Atomic Edge analysis of CVE-2026-1932 (metadata-based):
This vulnerability allows unauthenticated attackers to modify the status of any appointment in the Appointment Booking Calendar Plugin – Bookr for WordPress versions up to and including 1.0.2. The issue resides in the plugin’s REST API endpoint handling, specifically the update-appointment endpoint. The CVSS score of 5.3 (Medium) reflects the network accessibility, low attack complexity, and integrity impact without confidentiality or availability loss.
Atomic Edge research identifies the root cause as a missing capability check (CWE-862) on the update-appointment REST API endpoint. The vulnerability description confirms the absence of an authorization mechanism. Without source code, we infer the endpoint likely uses the WordPress REST API infrastructure, registers a route without proper permission_callback, and directly processes user-supplied parameters. This inference aligns with the CWE classification and common WordPress plugin patterns where REST endpoints omit the permission_callback parameter in register_rest_route().
Exploitation requires sending an HTTP request to the vulnerable REST endpoint. The attacker crafts a POST or PUT request to /wp-json/bookr/v1/update-appointment (the exact namespace is inferred from plugin slug conventions). The payload includes parameters like appointment_id and status. No authentication headers or cookies are needed. A sample request uses curl -X POST https://target.site/wp-json/bookr/v1/update-appointment -d ‘appointment_id=123&status=cancelled’. Attackers can enumerate appointment IDs or intercept legitimate appointment IDs from public pages.

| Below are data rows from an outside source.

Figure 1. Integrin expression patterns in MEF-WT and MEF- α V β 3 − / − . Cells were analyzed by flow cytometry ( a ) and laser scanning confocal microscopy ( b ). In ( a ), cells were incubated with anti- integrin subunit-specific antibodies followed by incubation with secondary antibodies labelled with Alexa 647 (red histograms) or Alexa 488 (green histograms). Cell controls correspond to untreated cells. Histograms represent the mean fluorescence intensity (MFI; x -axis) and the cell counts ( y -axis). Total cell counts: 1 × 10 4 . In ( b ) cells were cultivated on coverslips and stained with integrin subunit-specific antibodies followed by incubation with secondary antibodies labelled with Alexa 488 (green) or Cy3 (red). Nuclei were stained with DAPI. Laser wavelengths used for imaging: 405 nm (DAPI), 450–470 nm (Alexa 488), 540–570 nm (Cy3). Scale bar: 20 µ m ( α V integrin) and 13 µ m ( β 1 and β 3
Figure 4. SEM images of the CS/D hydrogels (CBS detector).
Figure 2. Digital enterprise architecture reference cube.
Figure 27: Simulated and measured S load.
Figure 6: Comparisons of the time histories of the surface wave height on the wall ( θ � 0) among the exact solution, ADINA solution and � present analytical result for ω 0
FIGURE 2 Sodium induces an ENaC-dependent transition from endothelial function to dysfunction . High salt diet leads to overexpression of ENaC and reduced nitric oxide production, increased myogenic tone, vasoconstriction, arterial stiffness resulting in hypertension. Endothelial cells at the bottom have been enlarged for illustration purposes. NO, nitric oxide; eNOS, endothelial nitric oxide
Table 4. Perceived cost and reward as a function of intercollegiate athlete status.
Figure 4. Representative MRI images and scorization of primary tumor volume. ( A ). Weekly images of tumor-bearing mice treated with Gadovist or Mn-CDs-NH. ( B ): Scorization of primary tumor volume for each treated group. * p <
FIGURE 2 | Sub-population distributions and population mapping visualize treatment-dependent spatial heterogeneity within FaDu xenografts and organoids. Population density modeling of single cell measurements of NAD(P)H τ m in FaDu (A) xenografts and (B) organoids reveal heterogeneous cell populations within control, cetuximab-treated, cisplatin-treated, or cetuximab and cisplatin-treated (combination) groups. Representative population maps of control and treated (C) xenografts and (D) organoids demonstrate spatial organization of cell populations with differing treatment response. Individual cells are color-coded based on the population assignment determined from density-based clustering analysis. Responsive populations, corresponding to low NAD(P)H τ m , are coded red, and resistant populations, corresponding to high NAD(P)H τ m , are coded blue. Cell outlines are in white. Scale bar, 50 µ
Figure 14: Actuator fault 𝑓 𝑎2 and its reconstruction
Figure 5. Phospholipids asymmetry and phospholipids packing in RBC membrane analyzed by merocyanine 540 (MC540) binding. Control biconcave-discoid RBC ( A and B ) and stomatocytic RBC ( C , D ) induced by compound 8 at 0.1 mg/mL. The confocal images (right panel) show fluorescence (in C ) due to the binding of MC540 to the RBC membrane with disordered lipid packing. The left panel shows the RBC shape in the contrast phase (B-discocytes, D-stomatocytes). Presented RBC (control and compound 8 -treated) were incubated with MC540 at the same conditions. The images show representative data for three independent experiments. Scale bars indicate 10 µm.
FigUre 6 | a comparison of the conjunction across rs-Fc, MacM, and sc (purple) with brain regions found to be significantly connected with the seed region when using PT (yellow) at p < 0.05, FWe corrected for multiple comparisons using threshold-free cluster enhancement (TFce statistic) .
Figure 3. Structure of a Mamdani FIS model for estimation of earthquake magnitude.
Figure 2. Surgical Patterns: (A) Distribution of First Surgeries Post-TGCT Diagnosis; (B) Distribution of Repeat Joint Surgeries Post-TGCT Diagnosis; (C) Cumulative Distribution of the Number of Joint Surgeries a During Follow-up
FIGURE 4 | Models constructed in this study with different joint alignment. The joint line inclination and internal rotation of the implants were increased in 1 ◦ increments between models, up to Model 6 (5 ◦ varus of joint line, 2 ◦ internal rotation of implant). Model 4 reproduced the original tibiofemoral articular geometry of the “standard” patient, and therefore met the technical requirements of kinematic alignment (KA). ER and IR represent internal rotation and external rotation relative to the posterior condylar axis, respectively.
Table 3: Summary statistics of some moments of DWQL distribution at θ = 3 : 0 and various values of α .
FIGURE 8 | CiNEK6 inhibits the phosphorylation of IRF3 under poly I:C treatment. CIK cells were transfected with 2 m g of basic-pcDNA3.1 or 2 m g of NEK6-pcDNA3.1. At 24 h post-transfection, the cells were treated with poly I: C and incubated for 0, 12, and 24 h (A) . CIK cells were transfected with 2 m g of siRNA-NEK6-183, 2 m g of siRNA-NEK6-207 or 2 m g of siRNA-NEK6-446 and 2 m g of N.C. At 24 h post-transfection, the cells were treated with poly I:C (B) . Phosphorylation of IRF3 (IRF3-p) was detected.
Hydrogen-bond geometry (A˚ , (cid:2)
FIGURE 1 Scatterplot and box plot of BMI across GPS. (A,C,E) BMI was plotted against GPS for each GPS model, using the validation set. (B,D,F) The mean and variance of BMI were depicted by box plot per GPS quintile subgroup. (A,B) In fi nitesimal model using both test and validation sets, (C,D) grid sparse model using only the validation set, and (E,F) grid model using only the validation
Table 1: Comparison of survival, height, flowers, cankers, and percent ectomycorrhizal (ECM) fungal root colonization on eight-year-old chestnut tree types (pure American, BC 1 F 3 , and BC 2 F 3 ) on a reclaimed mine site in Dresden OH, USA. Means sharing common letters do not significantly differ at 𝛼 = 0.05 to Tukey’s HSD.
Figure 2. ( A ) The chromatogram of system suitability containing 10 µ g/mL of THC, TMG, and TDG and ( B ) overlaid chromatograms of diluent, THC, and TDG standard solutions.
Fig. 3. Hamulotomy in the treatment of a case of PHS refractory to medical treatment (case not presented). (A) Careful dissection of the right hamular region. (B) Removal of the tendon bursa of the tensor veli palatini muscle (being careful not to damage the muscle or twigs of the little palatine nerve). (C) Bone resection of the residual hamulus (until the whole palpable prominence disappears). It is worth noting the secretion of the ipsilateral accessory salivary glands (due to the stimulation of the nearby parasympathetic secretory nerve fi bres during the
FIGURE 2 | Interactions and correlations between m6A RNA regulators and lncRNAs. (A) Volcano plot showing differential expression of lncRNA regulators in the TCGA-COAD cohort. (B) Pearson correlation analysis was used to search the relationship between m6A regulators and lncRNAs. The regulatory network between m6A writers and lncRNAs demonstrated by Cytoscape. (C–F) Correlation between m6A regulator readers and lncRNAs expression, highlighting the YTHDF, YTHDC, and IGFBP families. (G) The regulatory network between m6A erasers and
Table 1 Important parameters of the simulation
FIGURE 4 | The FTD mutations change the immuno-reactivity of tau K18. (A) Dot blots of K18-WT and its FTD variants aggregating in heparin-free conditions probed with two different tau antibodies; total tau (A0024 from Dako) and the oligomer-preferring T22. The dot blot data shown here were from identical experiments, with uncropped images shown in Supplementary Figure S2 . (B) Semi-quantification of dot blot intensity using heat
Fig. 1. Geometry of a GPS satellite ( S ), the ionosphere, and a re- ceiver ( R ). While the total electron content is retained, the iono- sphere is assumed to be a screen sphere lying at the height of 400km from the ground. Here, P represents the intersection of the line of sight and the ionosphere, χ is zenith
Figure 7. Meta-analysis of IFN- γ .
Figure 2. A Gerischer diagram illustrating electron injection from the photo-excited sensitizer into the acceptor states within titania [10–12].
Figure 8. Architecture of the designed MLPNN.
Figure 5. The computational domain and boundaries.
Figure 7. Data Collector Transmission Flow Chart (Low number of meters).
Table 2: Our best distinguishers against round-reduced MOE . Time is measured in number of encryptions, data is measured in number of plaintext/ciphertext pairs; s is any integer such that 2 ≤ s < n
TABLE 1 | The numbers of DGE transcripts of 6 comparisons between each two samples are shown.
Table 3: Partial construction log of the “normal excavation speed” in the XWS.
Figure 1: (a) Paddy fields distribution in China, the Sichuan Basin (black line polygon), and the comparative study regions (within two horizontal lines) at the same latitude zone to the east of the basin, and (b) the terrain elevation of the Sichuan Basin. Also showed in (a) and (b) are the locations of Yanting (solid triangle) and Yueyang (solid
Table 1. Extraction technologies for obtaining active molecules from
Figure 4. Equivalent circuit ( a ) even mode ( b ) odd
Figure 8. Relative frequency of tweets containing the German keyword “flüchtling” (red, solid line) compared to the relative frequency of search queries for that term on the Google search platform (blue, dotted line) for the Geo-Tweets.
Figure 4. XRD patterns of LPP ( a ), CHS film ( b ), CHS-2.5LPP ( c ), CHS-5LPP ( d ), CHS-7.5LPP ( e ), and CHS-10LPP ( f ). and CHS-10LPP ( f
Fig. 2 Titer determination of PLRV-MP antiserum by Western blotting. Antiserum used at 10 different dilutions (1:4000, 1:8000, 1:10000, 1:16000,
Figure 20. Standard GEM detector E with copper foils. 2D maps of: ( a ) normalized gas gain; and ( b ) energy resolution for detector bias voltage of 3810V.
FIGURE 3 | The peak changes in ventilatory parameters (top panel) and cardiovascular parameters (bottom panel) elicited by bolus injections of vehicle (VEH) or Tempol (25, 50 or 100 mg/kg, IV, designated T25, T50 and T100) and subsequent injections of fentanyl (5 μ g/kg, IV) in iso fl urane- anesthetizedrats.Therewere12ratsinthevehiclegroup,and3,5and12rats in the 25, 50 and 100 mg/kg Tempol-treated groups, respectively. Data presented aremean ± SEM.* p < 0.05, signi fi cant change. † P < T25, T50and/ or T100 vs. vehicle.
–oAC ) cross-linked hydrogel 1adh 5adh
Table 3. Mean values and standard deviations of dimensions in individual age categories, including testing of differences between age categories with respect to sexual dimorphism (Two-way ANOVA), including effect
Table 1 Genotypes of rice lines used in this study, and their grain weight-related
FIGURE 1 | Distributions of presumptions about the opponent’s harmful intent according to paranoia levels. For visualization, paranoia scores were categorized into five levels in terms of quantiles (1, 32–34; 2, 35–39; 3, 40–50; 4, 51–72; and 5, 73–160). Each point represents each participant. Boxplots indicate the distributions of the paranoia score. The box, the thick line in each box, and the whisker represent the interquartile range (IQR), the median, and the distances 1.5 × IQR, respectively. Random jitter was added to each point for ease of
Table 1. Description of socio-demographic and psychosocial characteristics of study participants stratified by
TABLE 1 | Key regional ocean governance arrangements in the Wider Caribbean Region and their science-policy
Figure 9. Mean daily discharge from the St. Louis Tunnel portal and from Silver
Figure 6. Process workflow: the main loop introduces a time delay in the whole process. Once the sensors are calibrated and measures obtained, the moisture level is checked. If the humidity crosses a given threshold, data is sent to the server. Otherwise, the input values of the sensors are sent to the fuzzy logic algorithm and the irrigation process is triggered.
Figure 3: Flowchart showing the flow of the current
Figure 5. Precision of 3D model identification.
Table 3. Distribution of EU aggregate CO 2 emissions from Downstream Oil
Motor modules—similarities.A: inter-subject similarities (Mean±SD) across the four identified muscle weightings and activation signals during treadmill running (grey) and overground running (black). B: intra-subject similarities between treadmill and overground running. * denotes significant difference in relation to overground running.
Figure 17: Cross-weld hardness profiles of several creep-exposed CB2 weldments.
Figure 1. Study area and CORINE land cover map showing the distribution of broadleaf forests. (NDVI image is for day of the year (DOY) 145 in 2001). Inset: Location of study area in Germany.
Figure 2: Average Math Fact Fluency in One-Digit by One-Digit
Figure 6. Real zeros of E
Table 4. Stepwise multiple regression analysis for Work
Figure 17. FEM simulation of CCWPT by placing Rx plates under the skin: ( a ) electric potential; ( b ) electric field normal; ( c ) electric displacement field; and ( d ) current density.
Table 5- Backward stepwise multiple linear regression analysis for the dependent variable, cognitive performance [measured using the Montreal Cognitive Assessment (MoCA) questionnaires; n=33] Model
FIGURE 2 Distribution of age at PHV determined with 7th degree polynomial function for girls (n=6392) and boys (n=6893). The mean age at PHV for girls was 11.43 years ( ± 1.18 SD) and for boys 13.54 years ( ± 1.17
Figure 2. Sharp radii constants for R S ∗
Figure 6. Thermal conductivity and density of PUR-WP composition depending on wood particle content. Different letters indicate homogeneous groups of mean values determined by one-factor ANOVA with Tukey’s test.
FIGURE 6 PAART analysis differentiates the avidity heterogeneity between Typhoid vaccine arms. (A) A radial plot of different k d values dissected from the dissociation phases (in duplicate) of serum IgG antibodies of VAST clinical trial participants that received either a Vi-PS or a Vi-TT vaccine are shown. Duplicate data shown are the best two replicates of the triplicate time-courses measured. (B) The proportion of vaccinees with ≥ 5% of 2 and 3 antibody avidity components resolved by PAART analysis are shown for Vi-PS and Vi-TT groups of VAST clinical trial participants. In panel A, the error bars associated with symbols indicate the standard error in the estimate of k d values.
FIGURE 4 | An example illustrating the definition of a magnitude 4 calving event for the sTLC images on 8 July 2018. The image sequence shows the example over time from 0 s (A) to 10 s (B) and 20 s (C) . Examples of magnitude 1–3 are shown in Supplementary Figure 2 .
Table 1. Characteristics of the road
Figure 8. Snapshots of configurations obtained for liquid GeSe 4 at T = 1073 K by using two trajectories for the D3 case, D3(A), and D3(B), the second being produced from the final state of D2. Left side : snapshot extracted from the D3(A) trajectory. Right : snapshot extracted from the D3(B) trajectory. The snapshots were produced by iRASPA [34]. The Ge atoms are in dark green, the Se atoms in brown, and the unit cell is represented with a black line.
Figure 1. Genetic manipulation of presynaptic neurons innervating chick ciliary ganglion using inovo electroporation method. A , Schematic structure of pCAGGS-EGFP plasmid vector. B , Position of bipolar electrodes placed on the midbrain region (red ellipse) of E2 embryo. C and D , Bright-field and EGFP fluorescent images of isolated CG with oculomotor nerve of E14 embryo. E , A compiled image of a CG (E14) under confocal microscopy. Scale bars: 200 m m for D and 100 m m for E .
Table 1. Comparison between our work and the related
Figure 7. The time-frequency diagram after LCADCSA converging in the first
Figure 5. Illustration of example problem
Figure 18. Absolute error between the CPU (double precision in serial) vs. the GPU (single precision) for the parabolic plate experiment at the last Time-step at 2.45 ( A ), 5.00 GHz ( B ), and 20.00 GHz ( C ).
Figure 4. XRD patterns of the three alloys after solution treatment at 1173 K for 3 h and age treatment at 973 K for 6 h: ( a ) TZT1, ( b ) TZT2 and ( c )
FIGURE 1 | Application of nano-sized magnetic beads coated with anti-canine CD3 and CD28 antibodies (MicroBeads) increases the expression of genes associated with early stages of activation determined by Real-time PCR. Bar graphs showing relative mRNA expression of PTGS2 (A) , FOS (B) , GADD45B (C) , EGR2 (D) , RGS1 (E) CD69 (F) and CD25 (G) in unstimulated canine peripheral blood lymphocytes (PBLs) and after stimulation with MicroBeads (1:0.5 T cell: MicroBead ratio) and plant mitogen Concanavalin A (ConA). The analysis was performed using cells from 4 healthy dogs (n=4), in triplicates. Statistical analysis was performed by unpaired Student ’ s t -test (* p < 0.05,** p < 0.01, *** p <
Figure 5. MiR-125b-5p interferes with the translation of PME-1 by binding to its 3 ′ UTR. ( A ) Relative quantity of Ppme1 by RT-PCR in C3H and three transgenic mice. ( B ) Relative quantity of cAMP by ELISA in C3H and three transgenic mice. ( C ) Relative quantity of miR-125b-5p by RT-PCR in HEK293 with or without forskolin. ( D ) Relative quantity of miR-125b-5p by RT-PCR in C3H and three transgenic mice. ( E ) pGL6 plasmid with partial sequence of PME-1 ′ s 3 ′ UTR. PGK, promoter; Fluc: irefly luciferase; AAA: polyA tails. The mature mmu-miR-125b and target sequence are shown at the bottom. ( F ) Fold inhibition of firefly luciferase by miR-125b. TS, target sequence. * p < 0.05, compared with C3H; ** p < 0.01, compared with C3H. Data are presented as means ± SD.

Remediation requires implementing proper authorization checks. The plugin must add a permission_callback function to the register_rest_route() call for the update-appointment endpoint. This callback should verify the user has appropriate capabilities (like manage_options or a custom appointment_management capability). The fix should also validate the current user’s permissions against the target appointment’s ownership or administrative rights. WordPress REST API best practices mandate permission_callback for all routes modifying data.
The impact is unauthorized modification of appointment statuses. Attackers can cancel, confirm, or reschedule appointments, disrupting business operations, causing financial loss, and damaging trust. While the vulnerability does not permit data theft or full system compromise, it enables denial-of-service against the booking system. Malicious actors could mass-cancel appointments or create confusion by altering statuses. The integrity impact is direct, with potential secondary impacts on service delivery and reputation.